### Selected text:
───
Sale or Delivery of Cannabis Lawyers in Orlando, FL

Sale of Delivery of Cannabis in Florida – Leppard Law: Orlando’s Top Criminal Defense Attorney

What Constitutes the Offense?

Under Section 893.13 of the Florida Statutes, the crime of Sale or Delivery of Cannabis is committed when an individual engages in one of the following activities:

Selling Cannabis: The direct exchange of cannabis for money or other goods.

Manufacturing Cannabis: The process of growing or producing cannabis with the intent to distribute it.

Delivering Cannabis: The act of transferring cannabis from one person to another, regardless of whether money or goods are exchanged.

Possessing Cannabis with Intent: Having cannabis in your possession with the clear intention to sell, manufacture, or deliver it. This is often determined through circumstantial evidence, such as the presence of scales, baggies, or large amounts of cash.

Being charged under Sec. 893.13 is a serious matter that can have long-lasting implications:

Criminal Record: A conviction will result in a permanent criminal record, which can affect employment opportunities, housing applications, and even the ability to travel internationally.

Financial Penalties: Fines can be substantial, often reaching into the thousands of dollars.

Incarceration: Depending on the severity of the offense and prior criminal history, jail or prison time is a real possibility.

Loss of Civil Liberties: Convictions may result in the loss of certain civil liberties, including the right to vote or possess a firearm.

Probation or Parole: Even if you avoid jail time, you may be subjected to a period of probation or parole, which comes with its own set of restrictions and requirements.

The Role of an Experienced Attorney

If you find yourself charged under this statute, the assistance of an experienced attorney is crucial for several reasons:

Legal Strategy: An attorney can help you understand the charges against you and develop a defense strategy, which may include challenging the legality of the search that led to your arrest, questioning the evidence, or negotiating a plea deal.

Court Representation: Having a legal expert to represent you in court can make a significant difference in how your case is presented and argued, thereby affecting the outcome.

Understanding of the Law: Laws and regulations surrounding cannabis are complex and ever-changing. An attorney who specializes in this area will be up-to-date on the latest legal developments.

Mitigation and Sentencing: If a conviction is unavoidable, an experienced attorney can argue for a more lenient sentence or alternative penalties, such as drug treatment programs.

Emotional Support: Facing criminal charges is a stressful experience. An attorney can provide not just legal expertise but also emotional support throughout the process.
───
### Data under study:

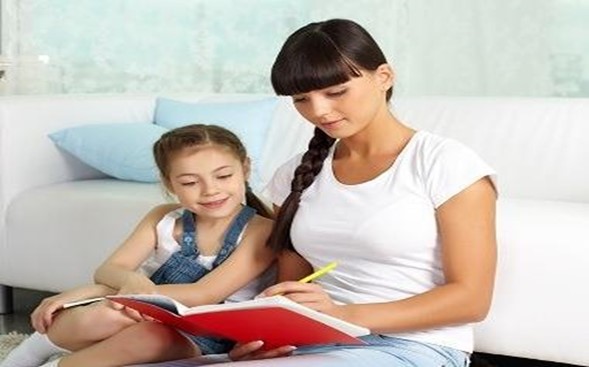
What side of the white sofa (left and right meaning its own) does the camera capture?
front

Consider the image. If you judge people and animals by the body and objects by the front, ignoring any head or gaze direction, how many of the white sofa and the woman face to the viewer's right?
0

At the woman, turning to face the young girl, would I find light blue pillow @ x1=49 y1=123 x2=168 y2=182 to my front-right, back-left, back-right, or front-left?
front-right

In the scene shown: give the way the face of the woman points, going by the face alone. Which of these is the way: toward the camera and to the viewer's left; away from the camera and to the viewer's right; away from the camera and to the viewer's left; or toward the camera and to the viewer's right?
toward the camera and to the viewer's left

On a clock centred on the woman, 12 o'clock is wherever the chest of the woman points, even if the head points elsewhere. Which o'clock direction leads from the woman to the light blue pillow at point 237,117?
The light blue pillow is roughly at 4 o'clock from the woman.

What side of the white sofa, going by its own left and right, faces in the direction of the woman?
front
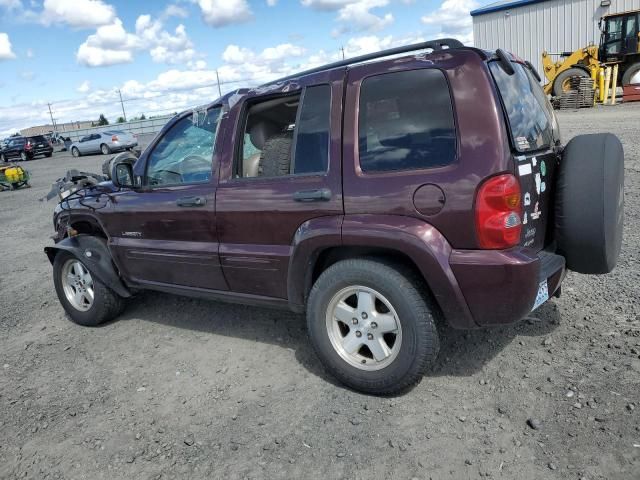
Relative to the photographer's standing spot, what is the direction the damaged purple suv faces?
facing away from the viewer and to the left of the viewer

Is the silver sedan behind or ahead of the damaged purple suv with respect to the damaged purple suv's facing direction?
ahead

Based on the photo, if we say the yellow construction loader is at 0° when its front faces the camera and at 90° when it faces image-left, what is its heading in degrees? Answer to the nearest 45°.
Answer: approximately 90°

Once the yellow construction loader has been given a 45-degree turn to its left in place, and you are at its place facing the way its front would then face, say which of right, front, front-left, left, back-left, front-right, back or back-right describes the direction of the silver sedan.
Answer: front-right

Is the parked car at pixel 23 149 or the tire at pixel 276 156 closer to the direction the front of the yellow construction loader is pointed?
the parked car

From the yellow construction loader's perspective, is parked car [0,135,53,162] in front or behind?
in front

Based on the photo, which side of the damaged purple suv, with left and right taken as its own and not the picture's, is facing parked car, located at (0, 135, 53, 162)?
front

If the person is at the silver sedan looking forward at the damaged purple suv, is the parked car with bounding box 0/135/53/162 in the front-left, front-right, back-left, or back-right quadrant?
back-right

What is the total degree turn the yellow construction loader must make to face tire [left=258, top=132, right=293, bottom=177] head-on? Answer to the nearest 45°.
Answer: approximately 90° to its left

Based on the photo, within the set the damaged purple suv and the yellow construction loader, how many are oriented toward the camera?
0

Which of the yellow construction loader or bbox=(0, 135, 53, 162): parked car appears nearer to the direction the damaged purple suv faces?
the parked car
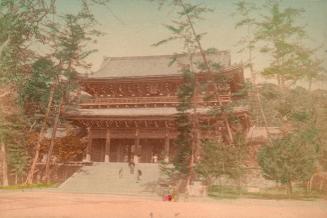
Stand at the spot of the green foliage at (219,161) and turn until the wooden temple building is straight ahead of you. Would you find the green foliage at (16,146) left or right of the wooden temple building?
left

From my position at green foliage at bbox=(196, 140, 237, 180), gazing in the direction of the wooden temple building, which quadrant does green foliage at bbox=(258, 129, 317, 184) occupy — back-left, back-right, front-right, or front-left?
back-right

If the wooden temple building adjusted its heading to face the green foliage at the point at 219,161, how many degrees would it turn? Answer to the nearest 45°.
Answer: approximately 45° to its left

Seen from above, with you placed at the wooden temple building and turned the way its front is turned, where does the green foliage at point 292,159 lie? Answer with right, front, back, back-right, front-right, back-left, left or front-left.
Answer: front-left

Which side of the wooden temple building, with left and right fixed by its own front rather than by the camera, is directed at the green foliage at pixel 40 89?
right

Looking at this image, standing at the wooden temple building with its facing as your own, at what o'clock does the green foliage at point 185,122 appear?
The green foliage is roughly at 11 o'clock from the wooden temple building.

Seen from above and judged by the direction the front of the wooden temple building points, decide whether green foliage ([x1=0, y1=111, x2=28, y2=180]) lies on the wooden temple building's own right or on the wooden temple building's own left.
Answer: on the wooden temple building's own right

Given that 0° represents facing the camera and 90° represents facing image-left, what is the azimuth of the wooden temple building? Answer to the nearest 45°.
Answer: approximately 0°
───
### Exercise prompt:
Using the page on cannabis sale and delivery charges, explain in one to three sentences why it says an attorney who specializes in this area is valuable for understanding the law. The lines are separate from the text and are not connected to it.

### Written solution:
Cannabis laws and regulations are complex and ever-changing. An attorney who specializes in this area will be up-to-date on the latest legal developments.